Aburridos por los rayados en su sede, el Colegio de Arquitectos juntó recursos para protegerla con pintura antigrafiti e inició una campaña para difundir el valor histórico de esta gran obra de Luciano Kulczewski. El resultado fue nulo. Las rayas han vuelto a aparecer luego de cualquier marcha o mitin urbano, y su fachada está cada vez dañada.
En el barrio de Lastarria ocurre lo mismo, y también en los tajamares del río Mapocho que se han transformado en un museo del deterioro, donde artistas autoconvocados nos obligan a mirar sus marcas sin curatoría, talento ni participación ciudadana.
La verdad es que el vandalismo se ha extendido como plaga en muchas ciudades del país y los esfuerzos de los municipios parecen tan infructuosos como la gestión del Colegio de Arquitectos. La razón es que el costo de vandalizar es muy bajo. La mayoría de los infractores operan de noche o amparados en la multitud y si llegan a ser pillados se sacan selfies con las multas, ya que saben que no las pagarán.
Algo parecido ocurría en Nueva York en los 70, hasta que el municipio decidió tomarse en serio el problema. Prohibió la venta de sprays a menores de 18 años, coordinó a todos sus departamentos para fiscalizar, elevó las penas y creó sistemas efectivos para cobrarlas. En paralelo inició un trabajo cultural en escuelas para enseñar la importancia del espacio público y organizó festivales donde los grafiteros podían pintar murales.
El éxito fue rotundo, y la clave fue combinar una política de «garrote y zanahoria», donde se traspasa el costo del vandalismo al infractor, y se premia el talento y la voluntad de los artistas para operar en un marco mínimo de respeto por la ciudadanía.
En Chile debemos replicar esta fórmula. Como garrote, debemos descontar el monto de los daños de los beneficios que reciben los infractores de Estado en impuestos, transporte público o educación, o de sus padres cuando son menores de edad. Y como zanahoria hay que masificar el exitoso modelo de las Plazas de Bolsillo, llenando la ciudad de colores, mediante concursos donde participen todos los grafiteros, con los vecinos como jurados.

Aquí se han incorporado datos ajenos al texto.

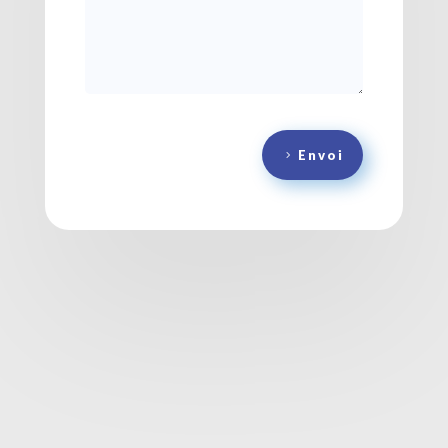
Envoi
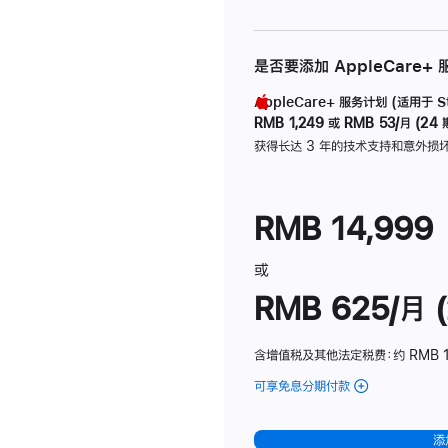
是否要添加 AppleCare+
AppleCare+ 服务计划 (适用于 Stu
RMB 1,249
或
RMB 53/月 (24 
获得长达 3 年的技术支持和意外损
RMB 14,999
或
RMB 625/月 (
含增值税及其他法定税费
：约 RMB 
可享免息分期付款
(Studio
Display
-
添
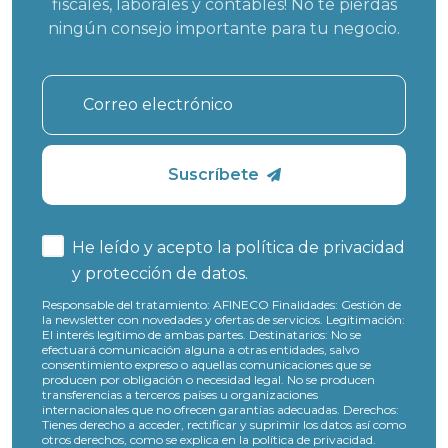
fiscales, laborales y contables! No te pierdas
ningún consejo importante para tu negocio.
Suscríbete
He leído y acepto la política de
privacidad
y protección de datos
.
Responsable del tratamiento:
AFINECO
Finalidades:
Gestión de
la newsletter con novedades y ofertas de servicios.
Legitimación:
El interés legítimo de ambas partes.
Destinatarios:
No se
efectuará comunicación alguna a otras entidades, salvo
consentimiento expreso o aquellas comunicaciones que se
producen por obligación o necesidad legal. No se producen
transferencias a terceros países u organizaciones
internacionales que no ofrecen garantías adecuadas.
Derechos:
Tienes derecho a acceder, rectificar y suprimir los datos así como
otros derechos, como se explica en la
política de privacidad
.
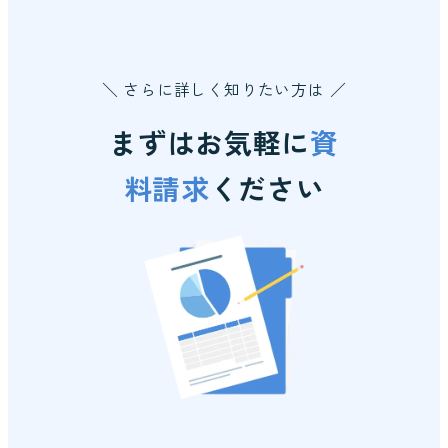
＼ さらに詳しく知りたい方は ／
まずはお気軽に
資
料請求
ください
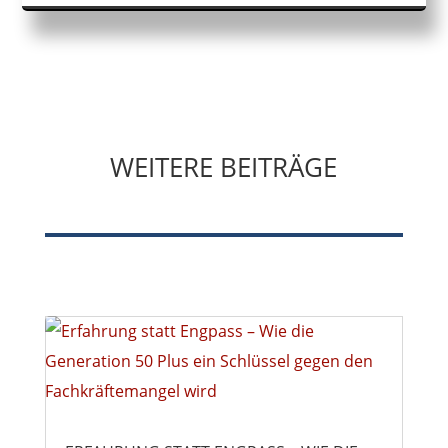
WEITERE BEITRÄGE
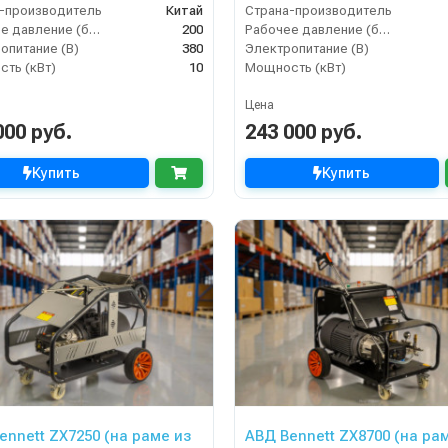
-производитель
Китай
Страна-производитель
Рабочее давление (бар)
200
Рабочее давление (бар)
опитание (В)
380
Электропитание (В)
ть (кВт)
10
Мощность (кВт)
Цена
000 руб.
243 000 руб.
Купить
Купить
ennett ZX7250 (на раме из
АВД Bennett ZX8700 (на ра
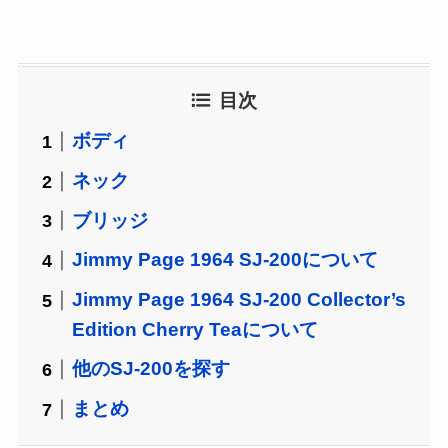
目次
ボディ
ネック
ブリッジ
Jimmy Page 1964 SJ-200について
Jimmy Page 1964 SJ-200 Collector’s
Edition Cherry Teaについて
他のSJ-200を探す
まとめ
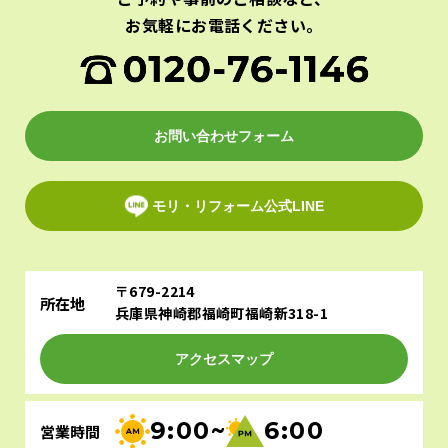
お気軽にお電話ください。
お問い合わせフォーム
モリ・リフォーム公式LINE
〒679-2214
所在地
兵庫県神崎郡福崎町福崎新318-1
アクセスマップ
9:00~
6:00
営業時間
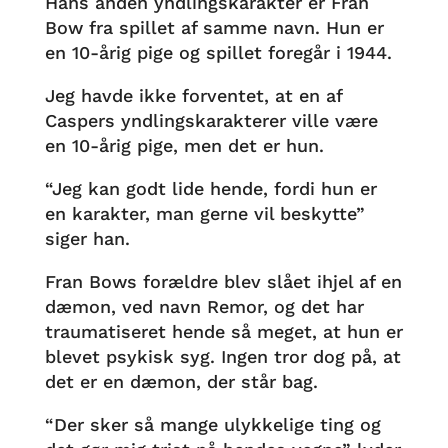
Hans anden yndlingskarakter er Fran
Bow fra spillet af samme navn. Hun er
en 10-årig pige og spillet foregår i 1944.
Jeg havde ikke forventet, at en af
Caspers yndlingskarakterer ville være
en 10-årig pige, men det er hun.
“Jeg kan godt lide hende, fordi hun er
en karakter, man gerne vil beskytte”
siger han.
Fran Bows forældre blev slået ihjel af en
dæmon, ved navn Remor, og det har
traumatiseret hende så meget, at hun er
blevet psykisk syg. Ingen tror dog på, at
det er en dæmon, der står bag.
“Der sker så mange ulykkelige ting og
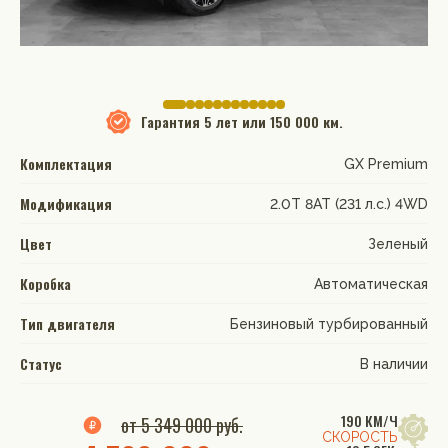
Гарантия
5 лет или 150 000 км.
Комплектация
GX Premium
Модификация
2.0T 8AT (231 л.с.) 4WD
Цвет
Зеленый
Коробка
Автоматическая
Тип двигателя
Бензиновый турбированный
Статус
В наличии
190 КМ/Ч
от 5 349 000 руб.
СКОРОСТЬ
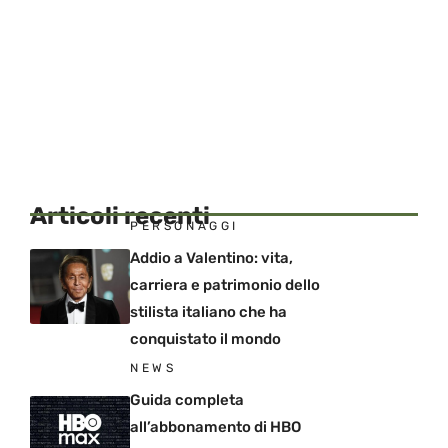
Articoli recenti
PERSONAGGI
Addio a Valentino: vita,
carriera e patrimonio dello
stilista italiano che ha
conquistato il mondo
NEWS
Guida completa
all’abbonamento di HBO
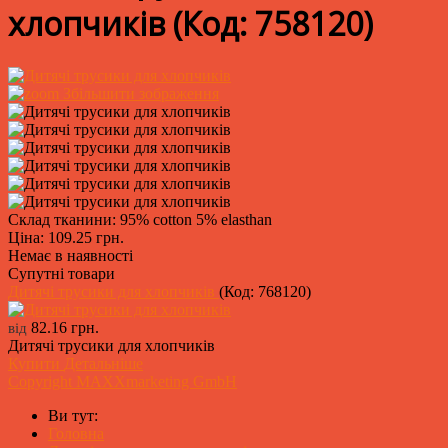
хлопчиків
(Код:
758120
)
Збільшити зображення
Склад тканини: 95% cotton 5% elasthan
Ціна:
109.25 грн.
Немає в наявності
Супутні товари
Дитячі трусики для хлопчиків
(Код:
768120
)
82.16 грн.
від
Дитячі трусики для хлопчиків
Купити
Детальніше
Copyright MAXXmarketing GmbH
Ви тут:
Головна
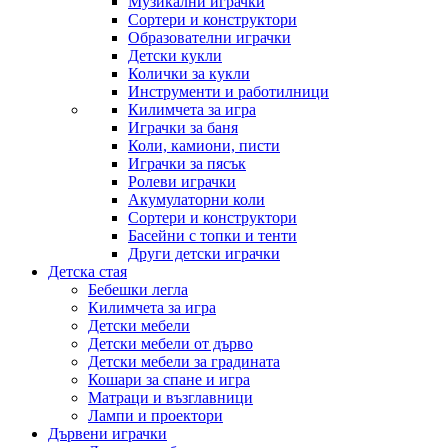
Музикални играчки
Сортери и конструктори
Образователни играчки
Детски кукли
Колички за кукли
Инструменти и работилници
Килимчета за игра
Играчки за баня
Коли, камиони, писти
Играчки за пясък
Ролеви играчки
Акумулаторни коли
Сортери и конструктори
Басейни с топки и тенти
Други детски играчки
Детска стая
Бебешки легла
Килимчета за игра
Детски мебели
Детски мебели от дърво
Детски мебели за градината
Кошари за спане и игра
Матраци и възглавници
Лампи и проектори
Дървени играчки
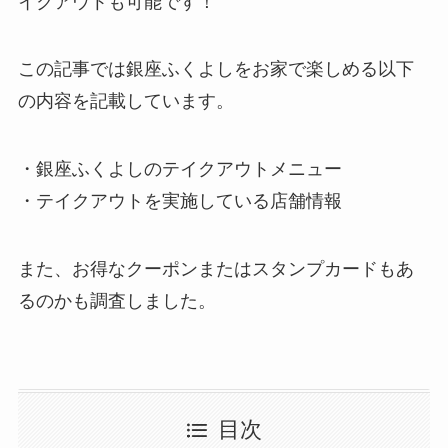
イクアウトも可能です！
この記事では銀座ふくよしをお家で楽しめる以下
の内容を記載しています。
・銀座ふくよしのテイクアウトメニュー
・テイクアウトを実施している店舗情報
また、お得なクーポンまたはスタンプカードもあ
るのかも調査しました。
目次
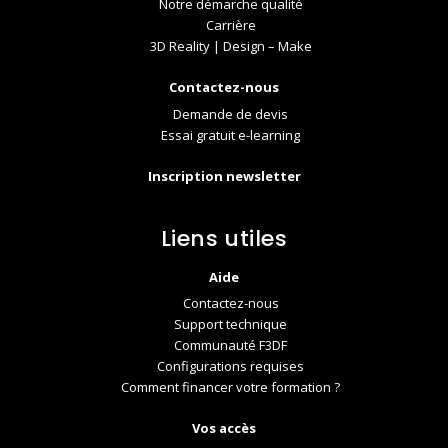
Notre démarche qualité
Carrière
3D Reality | Design – Make
Contactez-nous
Demande de devis
Essai gratuit e-learning
Inscription newsletter
Liens utiles
Aide
Contactez-nous
Support technique
Communauté F3DF
Configurations requises
Comment financer votre formation ?
Vos accès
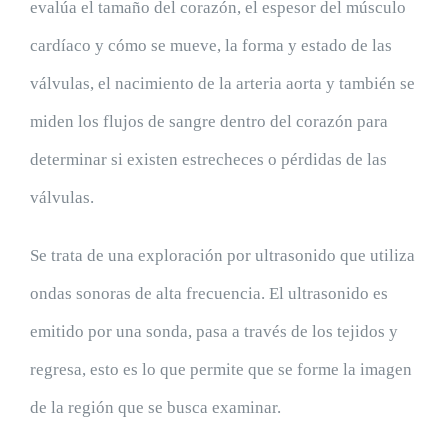
evalúa el tamaño del corazón, el espesor del músculo
cardíaco y cómo se mueve, la forma y estado de las
válvulas, el nacimiento de la arteria aorta y también se
miden los flujos de sangre dentro del corazón para
determinar si existen estrecheces o pérdidas de las
válvulas.
Se trata de una exploración por ultrasonido que utiliza
ondas sonoras de alta frecuencia. El ultrasonido es
emitido por una sonda, pasa a través de los tejidos y
regresa, esto es lo que permite que se forme la imagen
de la región que se busca examinar.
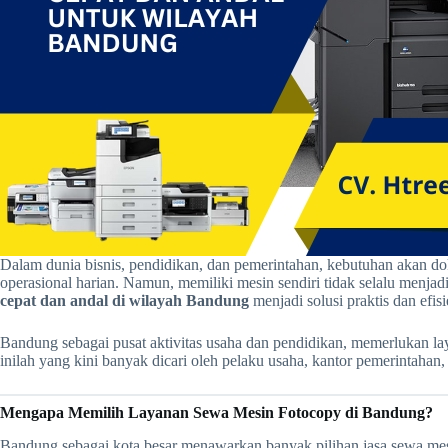
Dalam dunia bisnis, pendidikan, dan pemerintahan, kebutuhan akan do
operasional harian. Namun, memiliki mesin sendiri tidak selalu menjad
cepat dan andal di wilayah Bandung
menjadi solusi praktis dan efisi
Bandung sebagai pusat aktivitas usaha dan pendidikan, memerlukan la
inilah yang kini banyak dicari oleh pelaku usaha, kantor pemerintahan
Mengapa Memilih Layanan Sewa Mesin Fotocopy di Bandung?
Bandung sebagai kota besar menawarkan banyak pilihan jasa sewa me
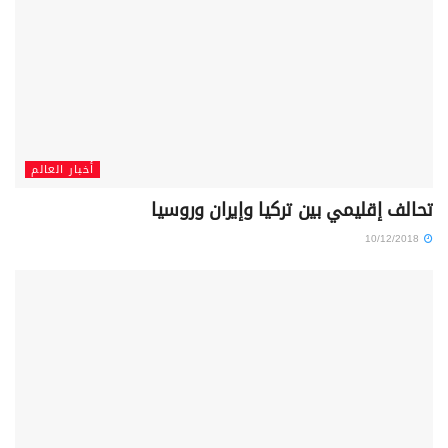
أخبار العالم
تحالف إقليمي بين تركيا وإيران وروسيا
10/12/2018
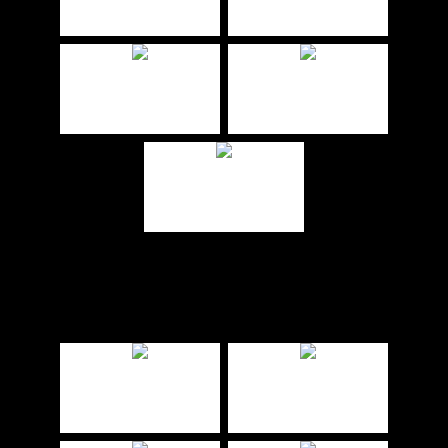
VARIOPAINT – ONYX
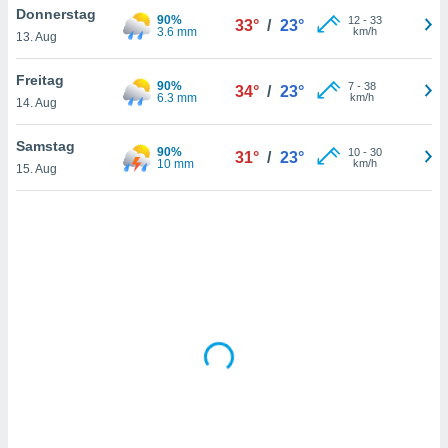
Donnerstag
90%
12
-
33
33°
/
23°
3.6 mm
km/h
13. Aug
IV,
Freitag
90%
7
-
38
34°
/
23°
kie-
6.3 mm
km/h
14. Aug
er
Samstag
90%
10
-
30
31°
/
23°
it der
10 mm
km/h
15. Aug
n von
cht
den sind,
 weiterhin
 Website
t
 indem Sie
ieren. In
l werden
über
, dass wir
s
, die für die
auf der
twendig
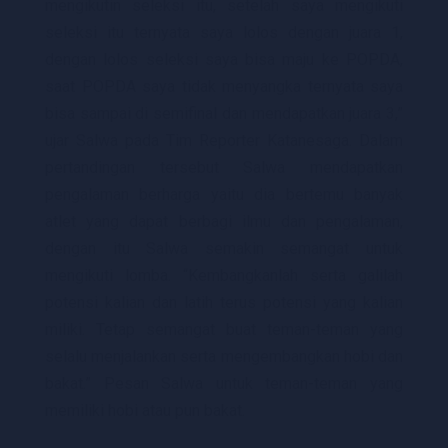
mengikutin seleksi itu, setelah saya mengikuti
seleksi itu ternyata saya lolos dengan juara 1,
dengan lolos seleksi saya bisa maju ke POPDA,
saat POPDA saya tidak menyangka ternyata saya
bisa sampai di semifinal dan mendapatkan juara 3,”
ujar Salwa pada Tim Reporter Katanesaga.
Dalam
pertandingan tersebut Salwa mendapatkan
pengalaman berharga yaitu dia bertemu banyak
atlet yang dapat berbagi ilmu dan pengalaman,
dengan itu Salwa semakin semangat untuk
mengikuti lomba.
“Kembangkanlah serta galilah
potensi kalian dan latih terus potensi yang kalian
miliki. Tetap semangat buat teman-teman yang
selalu menjalankan serta mengembangkan hobi dan
bakat.” Pesan Salwa untuk teman-teman yang
memiliki hobi atau pun bakat.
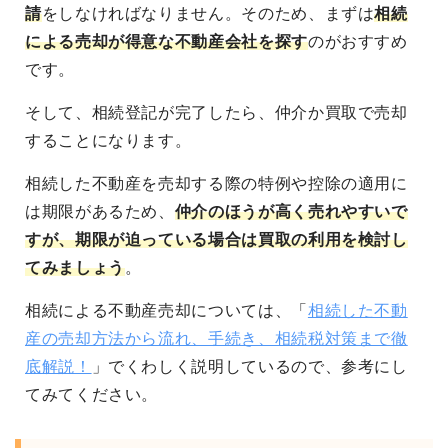
請
をしなければなりません。そのため、まずは
相続
による売却が得意な不動産会社を探す
のがおすすめ
です。
そして、相続登記が完了したら、仲介か買取で売却
することになります。
相続した不動産を売却する際の特例や控除の適用に
は期限があるため、
仲介のほうが高く売れやすいで
すが、期限が迫っている場合は買取の利用を検討し
てみましょう
。
相続による不動産売却については、「
相続した不動
産の売却方法から流れ、手続き、相続税対策まで徹
底解説！
」でくわしく説明しているので、参考にし
てみてください。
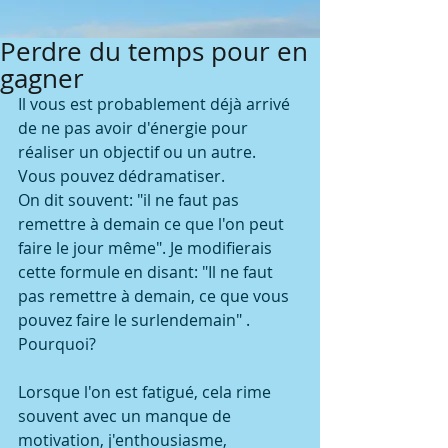
Perdre du temps pour en
gagner
Il vous est probablement déjà arrivé 
de ne pas avoir d'énergie pour 
réaliser un objectif ou un autre. 
Vous pouvez dédramatiser. 
On dit souvent: "il ne faut pas 
remettre à demain ce que l'on peut 
faire le jour même". Je modifierais 
cette formule en disant: "Il ne faut 
pas remettre à demain, ce que vous 
pouvez faire le surlendemain" . 
Pourquoi?
Lorsque l'on est fatigué, cela rime 
souvent avec un manque de 
motivation, j'enthousiasme, 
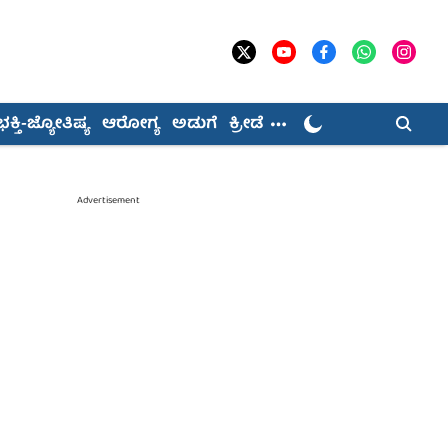
ಭಕ್ತಿ-ಜ್ಯೋತಿಷ್ಯ
ಆರೋಗ್ಯ
ಅಡುಗೆ
ಕ್ರೀಡೆ
Advertisement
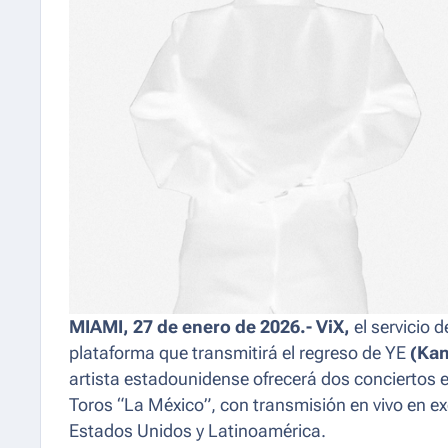
MIAMI, 27 de enero de 2026.- ViX,
el servicio 
plataforma que transmitirá el regreso de YE
(Ka
artista estadounidense ofrecerá dos conciertos 
Toros “La México”, con transmisión en vivo en ex
Estados Unidos y Latinoamérica.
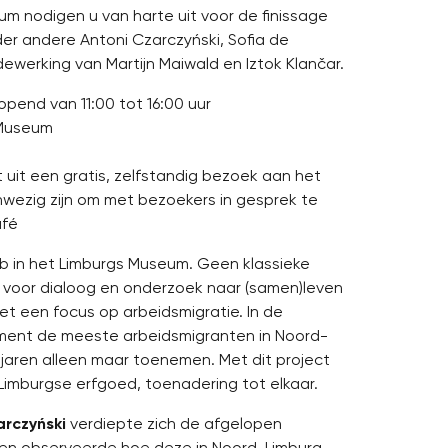
nodigen u van harte uit voor de finissage
er andere Antoni Czarczyński, Sofia de
ewerking van Martijn Maiwald en Iztok Klančar.
pend van 11:00 tot 16:00 uur
 Museum
uit een gratis, zelfstandig bezoek aan het
wezig zijn om met bezoekers in gesprek te
afé
b in het Limburgs Museum. Geen klassieke
 voor dialoog en onderzoek naar (samen)leven
t een focus op arbeidsmigratie. In de
ment de meeste arbeidsmigranten in Noord-
 jaren alleen maar toenemen. Met dit project
Limburgse erfgoed, toenadering tot elkaar.
arczyński
verdiepte zich de afgelopen
n observeerde hoe deze in Noord-Limburg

Para el garrote se requiere una nueva ley en cuya tramitación no caben dobles discursos. O se está a favor de la regulación del Estado y el respeto por la participación ciudadana, o de un neoliberalismo que premia un individualismo exacerbado, donde se permite destruir bienes que nos pertenecen a todos. Esperemos que prime lo primero, como ha ocurrido en París, Nueva York, Cuzco y casi todas las ciudades que admiramos por la protección de su patrimonio urbano.